** Task brief **
Please return the items from the line that contains "text முன்னதாக, இது" through the line that contains "For every layout", exactly as they appear.
* Start Data shown *
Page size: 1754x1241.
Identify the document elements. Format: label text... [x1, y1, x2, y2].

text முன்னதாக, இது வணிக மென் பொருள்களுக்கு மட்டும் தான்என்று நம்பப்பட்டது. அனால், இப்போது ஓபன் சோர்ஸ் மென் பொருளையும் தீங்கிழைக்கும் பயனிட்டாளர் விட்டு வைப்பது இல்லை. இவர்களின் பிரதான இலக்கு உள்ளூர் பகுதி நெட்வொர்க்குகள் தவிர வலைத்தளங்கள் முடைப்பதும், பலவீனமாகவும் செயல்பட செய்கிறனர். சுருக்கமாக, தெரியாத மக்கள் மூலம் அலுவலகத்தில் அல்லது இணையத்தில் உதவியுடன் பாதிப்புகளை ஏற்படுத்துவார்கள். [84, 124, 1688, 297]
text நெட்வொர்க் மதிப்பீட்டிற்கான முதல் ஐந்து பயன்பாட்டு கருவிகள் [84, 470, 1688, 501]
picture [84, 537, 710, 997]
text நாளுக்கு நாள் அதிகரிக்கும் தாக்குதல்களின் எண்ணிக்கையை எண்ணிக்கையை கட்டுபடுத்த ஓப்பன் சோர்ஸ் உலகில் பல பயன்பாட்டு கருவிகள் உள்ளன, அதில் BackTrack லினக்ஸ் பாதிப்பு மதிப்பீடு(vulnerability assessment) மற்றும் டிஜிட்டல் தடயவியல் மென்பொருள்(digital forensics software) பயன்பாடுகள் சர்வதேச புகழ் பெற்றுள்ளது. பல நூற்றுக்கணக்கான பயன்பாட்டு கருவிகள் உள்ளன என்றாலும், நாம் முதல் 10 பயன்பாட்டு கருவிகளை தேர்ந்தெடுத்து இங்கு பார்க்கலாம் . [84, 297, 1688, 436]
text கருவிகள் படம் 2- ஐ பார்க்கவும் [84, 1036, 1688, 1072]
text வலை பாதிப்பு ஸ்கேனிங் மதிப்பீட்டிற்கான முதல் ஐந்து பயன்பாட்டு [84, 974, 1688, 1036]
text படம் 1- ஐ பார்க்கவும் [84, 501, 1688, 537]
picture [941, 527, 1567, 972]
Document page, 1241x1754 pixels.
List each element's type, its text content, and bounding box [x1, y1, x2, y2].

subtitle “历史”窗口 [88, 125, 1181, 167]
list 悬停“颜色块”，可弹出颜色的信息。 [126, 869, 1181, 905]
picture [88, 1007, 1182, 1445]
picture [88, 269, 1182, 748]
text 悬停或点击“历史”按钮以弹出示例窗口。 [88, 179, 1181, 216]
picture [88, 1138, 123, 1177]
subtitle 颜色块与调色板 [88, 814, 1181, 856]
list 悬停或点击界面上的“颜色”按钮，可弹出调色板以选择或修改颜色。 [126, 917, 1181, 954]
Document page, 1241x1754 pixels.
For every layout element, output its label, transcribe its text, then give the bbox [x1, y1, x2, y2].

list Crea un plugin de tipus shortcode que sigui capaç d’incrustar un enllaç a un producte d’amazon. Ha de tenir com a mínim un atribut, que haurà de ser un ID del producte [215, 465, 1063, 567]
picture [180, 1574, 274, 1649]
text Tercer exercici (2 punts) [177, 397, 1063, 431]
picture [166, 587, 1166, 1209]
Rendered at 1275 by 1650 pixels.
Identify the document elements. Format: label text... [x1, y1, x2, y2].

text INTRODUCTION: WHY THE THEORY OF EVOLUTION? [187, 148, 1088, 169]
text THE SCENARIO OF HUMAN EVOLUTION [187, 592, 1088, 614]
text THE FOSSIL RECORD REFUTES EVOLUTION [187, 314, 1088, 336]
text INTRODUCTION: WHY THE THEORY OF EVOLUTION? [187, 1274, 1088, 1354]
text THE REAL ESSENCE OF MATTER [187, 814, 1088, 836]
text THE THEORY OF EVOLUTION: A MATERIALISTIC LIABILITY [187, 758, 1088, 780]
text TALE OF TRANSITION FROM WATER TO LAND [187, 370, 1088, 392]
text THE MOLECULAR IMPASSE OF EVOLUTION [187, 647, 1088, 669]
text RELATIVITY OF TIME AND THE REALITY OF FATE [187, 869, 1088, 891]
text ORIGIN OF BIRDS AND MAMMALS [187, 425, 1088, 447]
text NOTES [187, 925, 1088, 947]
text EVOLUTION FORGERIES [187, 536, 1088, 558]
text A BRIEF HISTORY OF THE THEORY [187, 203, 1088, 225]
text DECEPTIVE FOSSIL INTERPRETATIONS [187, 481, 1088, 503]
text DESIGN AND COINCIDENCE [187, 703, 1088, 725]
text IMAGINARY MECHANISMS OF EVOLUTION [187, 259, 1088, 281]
* End Data shown *
** Task solution **
text முன்னதாக, இது வணிக மென் பொருள்களுக்கு மட்டும் தான்என்று நம்பப்பட்டது. அனால், இப்போது ஓபன் சோர்ஸ் மென் பொருளையும் தீங்கிழைக்கும் பயனிட்டாளர் விட்டு வைப்பது இல்லை. இவர்களின் பிரதான இலக்கு உள்ளூர் பகுதி நெட்வொர்க்குகள் தவிர வலைத்தளங்கள் முடைப்பதும், பலவீனமாகவும் செயல்பட செய்கிறனர். சுருக்கமாக, தெரியாத மக்கள் மூலம் அலுவலகத்தில் அல்லது இணையத்தில் உதவியுடன் பாதிப்புகளை ஏற்படுத்துவார்கள். [84, 124, 1688, 297]
text நெட்வொர்க் மதிப்பீட்டிற்கான முதல் ஐந்து பயன்பாட்டு கருவிகள் [84, 470, 1688, 501]
picture [84, 537, 710, 997]
text நாளுக்கு நாள் அதிகரிக்கும் தாக்குதல்களின் எண்ணிக்கையை எண்ணிக்கையை கட்டுபடுத்த ஓப்பன் சோர்ஸ் உலகில் பல பயன்பாட்டு கருவிகள் உள்ளன, அதில் BackTrack லினக்ஸ் பாதிப்பு மதிப்பீடு(vulnerability assessment) மற்றும் டிஜிட்டல் தடயவியல் மென்பொருள்(digital forensics software) பயன்பாடுகள் சர்வதேச புகழ் பெற்றுள்ளது. பல நூற்றுக்கணக்கான பயன்பாட்டு கருவிகள் உள்ளன என்றாலும், நாம் முதல் 10 பயன்பாட்டு கருவிகளை தேர்ந்தெடுத்து இங்கு பார்க்கலாம் . [84, 297, 1688, 436]
text கருவிகள் படம் 2- ஐ பார்க்கவும் [84, 1036, 1688, 1072]
text வலை பாதிப்பு ஸ்கேனிங் மதிப்பீட்டிற்கான முதல் ஐந்து பயன்பாட்டு [84, 974, 1688, 1036]
text படம் 1- ஐ பார்க்கவும் [84, 501, 1688, 537]
picture [941, 527, 1567, 972]
Document page, 1241x1754 pixels.
List each element's type, its text content, and bounding box [x1, y1, x2, y2].

subtitle “历史”窗口 [88, 125, 1181, 167]
list 悬停“颜色块”，可弹出颜色的信息。 [126, 869, 1181, 905]
picture [88, 1007, 1182, 1445]
picture [88, 269, 1182, 748]
text 悬停或点击“历史”按钮以弹出示例窗口。 [88, 179, 1181, 216]
picture [88, 1138, 123, 1177]
subtitle 颜色块与调色板 [88, 814, 1181, 856]
list 悬停或点击界面上的“颜色”按钮，可弹出调色板以选择或修改颜色。 [126, 917, 1181, 954]
Document page, 1241x1754 pixels.
For every layout element, output its label, transcribe its text, then give the bbox [x1, y1, x2, y2].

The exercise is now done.